> **TO DO**: Set down every entry exactly as it was written.

▽

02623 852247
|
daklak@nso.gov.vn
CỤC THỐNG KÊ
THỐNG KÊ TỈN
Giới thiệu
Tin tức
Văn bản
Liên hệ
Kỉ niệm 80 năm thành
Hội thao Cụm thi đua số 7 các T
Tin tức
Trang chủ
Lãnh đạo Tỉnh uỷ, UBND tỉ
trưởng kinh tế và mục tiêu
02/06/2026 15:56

△

> **ANSWER FOR THIS EXERCISE**:
02623 852247
|
daklak@nso.gov.vn
CỤC THỐNG KÊ
THỐNG KÊ TỈN
Giới thiệu
Tin tức
Văn bản
Liên hệ
Kỉ niệm 80 năm thành
Hội thao Cụm thi đua số 7 các T
Tin tức
Trang chủ
Lãnh đạo Tỉnh uỷ, UBND tỉ
trưởng kinh tế và mục tiêu
02/06/2026 15:56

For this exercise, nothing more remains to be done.